> [RECORDED INFORMATION]
★ ★ ★ ★

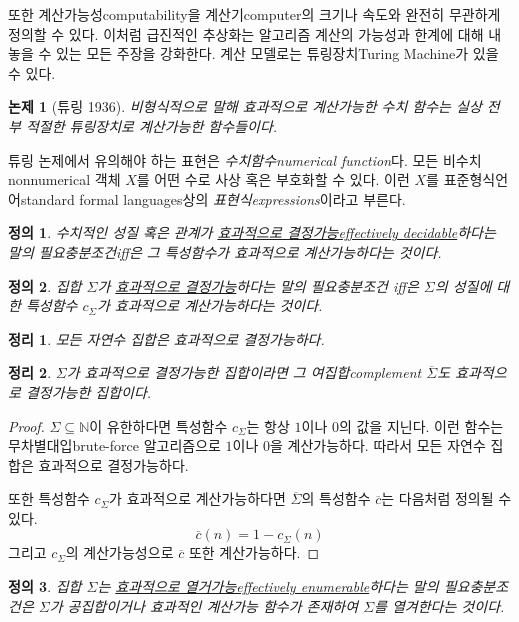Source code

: \documentclass[a4paper,chapter,atbegshi]{oblivoir}
\newtheorem{defn}{정의}[chapter]
\newtheorem{theo}{정리}[chapter]
\newtheorem{thes}{논제}[chapter]
\begin{document}
또한 계산가능성{\tiny computability}을 계산기{\tiny computer}의 크기나 속도와
완전히 무관하게 정의할 수 있다. 이처럼 급진적인 추상화는 알고리즘 계산의
가능성과 한계에 대해 내놓을 수 있는 모든 주장을 강화한다. 계산 모델로는
튜링장치{\tiny Turing Machine}가 있을 수 있다.
\begin{thes}[튜링 1936]
  비형식적으로 말해 효과적으로 계산가능한 수치 함수는 실상 전부 적절한 튜링장치로
  계산가능한 함수들이다.
\end{thes}
튜링 논제에서 유의해야 하는 표현은 \emph{수치함수\tiny numerical function}다. 
모든 비수치{\tiny nonnumerical} 객체 $X$를 어떤 수로 사상 혹은 부호화할 수 있다.
이런 $X$를 표준형식언어{\tiny standard formal languages}상의 
\emph{표현식\tiny expressions}이라고 부른다.
\begin{defn}
  수치적인 성질 혹은 관계가 \underline{효과적으로 결정가능\tiny effectively
  decidable}하다는 말의 필요충분조건{\tiny iff}은 그 특성함수가 효과적으로
  계산가능하다는 것이다.
\end{defn}
\begin{defn}
  집합 $\Sigma$가 \underline{효과적으로 결정가능}하다는 말의 필요충분조건{\tiny
  iff}은 $\Sigma$의 성질에 대한 특성함수 $c_{\Sigma}$가 효과적으로 계산가능하다는
  것이다.
\end{defn}
\begin{theo}
  모든 자연수 집합은 효과적으로 결정가능하다.
\end{theo}
\begin{theo}\label{theo:14}
  $\Sigma$가 효과적으로 결정가능한 집합이라면 그 여집합{\tiny complement}
  $\overline{\Sigma}$도 효과적으로 결정가능한 집합이다.
\end{theo}
\begin{proof}
  $\Sigma\subseteq\mathbb{N}$이 유한하다면 특성함수 $c_{\Sigma}$는 항상 $1$이나
  $0$의 값을 지닌다. 이런 함수는 무차별대입{\tiny brute-force} 알고리즘으로
  $1$이나 $0$을 계산가능하다. 따라서 모든 자연수 집합은 효과적으로 결정가능하다.

  또한 특성함수 $c_{\Sigma}$가 효과적으로 계산가능하다면 $\overline{\Sigma}$의
  특성함수 $\overline{c}$는 다음처럼 정의될 수 있다.
  \[
    \overline{c}(n) = 1-c_{\Sigma}(n)
  \]
  그리고 $c_{\Sigma}$의 계산가능성으로 $\overline{c}$ 또한 계산가능하다.
\end{proof}
\begin{defn}
  집합 $\Sigma$는 \underline{효과적으로 열거가능\tiny effectively 
  enumerable}하다는 말의 필요충분조건은 $\Sigma$가 공집합이거나 
  효과적인 계산가능 함수가 존재하여 $\Sigma$를 열겨한다는 것이다.
\end{defn}
\end{document}
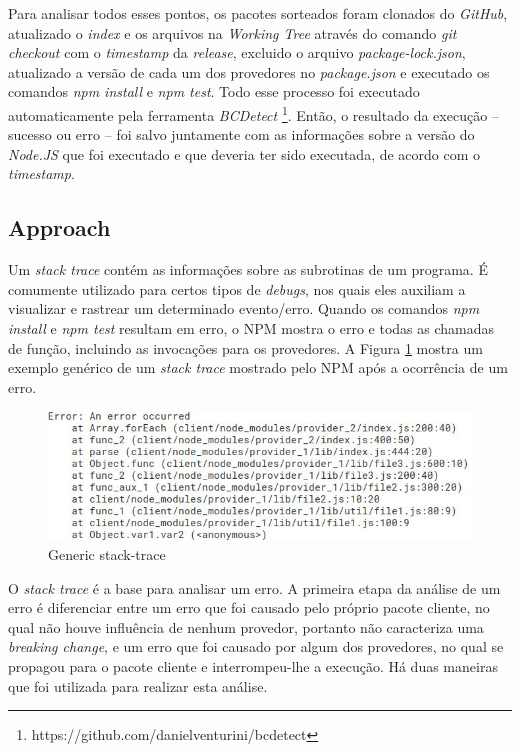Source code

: Para analisar todos esses pontos, os pacotes sorteados foram clonados do \textit{GitHub}, atualizado o \textit{index} e os arquivos na \textit{Working Tree} através do comando \textit{git checkout} com o \textit{timestamp} da \textit{release}, excluido o arquivo \textit{package-lock.json}, atualizado a versão de cada um dos provedores no \textit{package.json} e executado os comandos \textit{npm install} e \textit{npm test}. Todo esse processo foi executado automaticamente pela ferramenta \textit{BCDetect} \footnote{https://github.com/danielventurini/bcdetect}. Então, o resultado da execução -- sucesso ou erro -- foi salvo juntamente com as informações sobre a versão do \textit{Node.JS} que foi executado e que deveria ter sido executada, de acordo com o \textit{timestamp}. %

\subsection{Approach}
\label{apr:rq1}
Um \textit{stack trace} contém as informações sobre as subrotinas de um programa. É comumente utilizado para certos tipos de \textit{debugs}, nos quais eles auxiliam a visualizar e rastrear um determinado evento/erro. Quando os comandos \textit{npm install} e \textit{npm test} resultam em erro, o \Gls{NPM} mostra o erro e todas as chamadas de função, incluindo as invocações para os provedores. A Figura \ref{fig:trace} mostra um exemplo genérico de um \textit{stack trace} mostrado pelo \Gls{NPM} após a ocorrência de um erro.

\begin{figure}
    \centering
    \includegraphics[scale=0.7]{figuras/stack_trace.jpeg}
    \caption{Generic stack-trace}
    \label{fig:trace}
\end{figure}{}

O \textit{stack trace} é a base para analisar um erro. A primeira etapa da análise de um erro é diferenciar entre um erro que foi causado pelo próprio pacote cliente, no qual não houve influência de nenhum provedor, portanto não caracteriza uma \textit{breaking change}, e um erro que foi causado por algum dos provedores, no qual se propagou para o pacote cliente e interrompeu-lhe a execução. Há duas maneiras que foi utilizada para realizar esta análise.

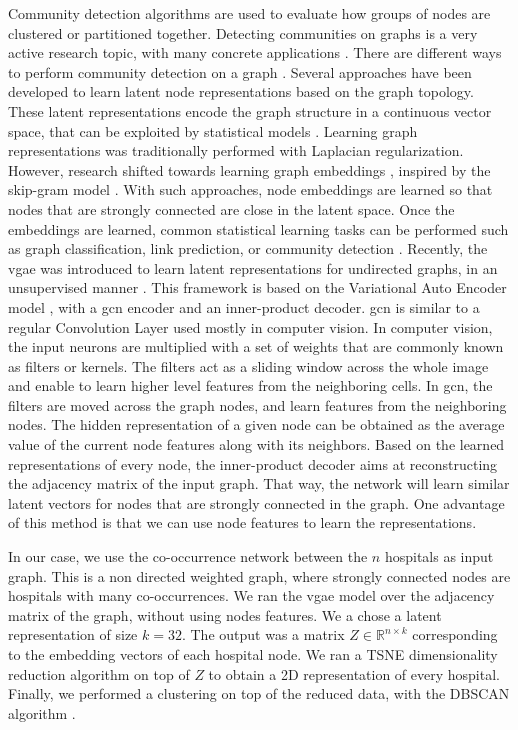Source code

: Community detection algorithms are used to evaluate how groups of nodes are
clustered or partitioned together. Detecting communities on graphs is a very
active research topic, with many concrete applications
\cite{fortunato_community_2010}. There are different ways to perform community
detection on a graph \cite{hamilton_representation_2018}. Several approaches
have been developed to learn latent node representations based on the graph
topology. These latent representations encode the graph structure in a
continuous vector space, that can be exploited by statistical models
\cite{perozzi_deepwalk_2014}. Learning graph representations was traditionally
performed with Laplacian regularization. However, research shifted towards
learning graph embeddings \cite{kipf_semi-supervised_2017}, inspired by the
skip-gram model \cite{mikolov_distributed_2013}. With such approaches, node
embeddings are learned so that nodes that are strongly connected are close in
the latent space. Once the embeddings are learned, common statistical learning
tasks can be performed such as graph classification, link prediction, or
community detection \cite{hamilton_representation_2018}. Recently, the \ac{vgae}
was introduced to learn latent representations for undirected graphs, in an
unsupervised manner \cite{kipf_variational_2016}. This framework is based on the
Variational Auto Encoder model \cite{kingma_auto-encoding_2014}, with a \ac{gcn}
\cite{kipf_semi-supervised_2017} encoder and an inner-product decoder. \ac{gcn}
is similar to a regular Convolution Layer used mostly in computer vision. In
computer vision, the input neurons are multiplied with a set of weights that are
commonly known as filters or kernels. The filters act as a sliding window across
the whole image and enable to learn higher level features from the neighboring
cells. In \ac{gcn}, the filters are moved across the graph nodes, and learn
features from the neighboring nodes. The hidden representation of a given node
can be obtained as the average value of the current node features along with its
neighbors. Based on the learned representations of every node, the inner-product
decoder aims at reconstructing the adjacency matrix of the input graph. That
way, the network will learn similar latent vectors for nodes that are strongly
connected in the graph. One advantage of this method is that we can use node
features to learn the representations.

In our case, we use the co-occurrence network between the $n$ hospitals as input
graph. This is a non directed weighted graph, where strongly connected nodes are
hospitals with many co-occurrences. We ran the \ac{vgae} model over the
adjacency matrix of the graph, without using nodes features. We a chose a latent
representation  of size $k=32$. The output was a matrix
$Z \in \mathbb{R}^{n \times k }$ corresponding to the embedding vectors
of each hospital node. We ran a TSNE \cite{van_der_maaten_viualizing_2008}
dimensionality reduction algorithm on top of $Z$ to obtain a 2D
representation of every hospital. Finally, we performed a clustering on top of
the reduced data, with the DBSCAN algorithm \cite{ester_density-based_1996}.

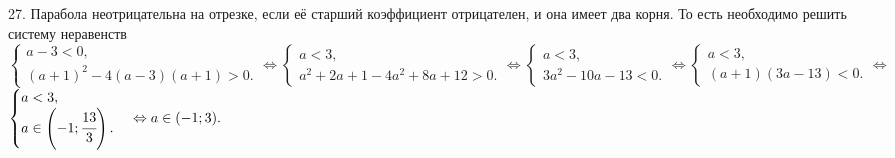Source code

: 27. Парабола неотрицательна на отрезке, если её старший коэффициент отрицателен, и она имеет два корня. То есть необходимо решить систему неравенств $\begin{cases} a-3<0,\\ (a+1)^2-4(a-3)(a+1)>0.\end{cases}\Leftrightarrow\begin{cases} a<3,\\ a^2+2a+1-4a^2+8a+12>0.\end{cases}\Leftrightarrow
\begin{cases} a<3,\\ 3a^2-10a-13<0.\end{cases}\Leftrightarrow\begin{cases} a<3,\\ (a+1)(3a-13)<0.\end{cases}\Leftrightarrow$\\$
\begin{cases} a<3,\\ a\in\left(-1;\cfrac{13}{3}\right).\end{cases}\Leftrightarrow a\in(-1;3).$\\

★ ★ ★ ★

> [INSTRUCTION] Take each line in the listing that has the word "space" and copy it.

> [RESPONSE TO THE TASK]
continuous vector space, that can be exploited by statistical models
the latent space. Once the embeddings are learned, common statistical learning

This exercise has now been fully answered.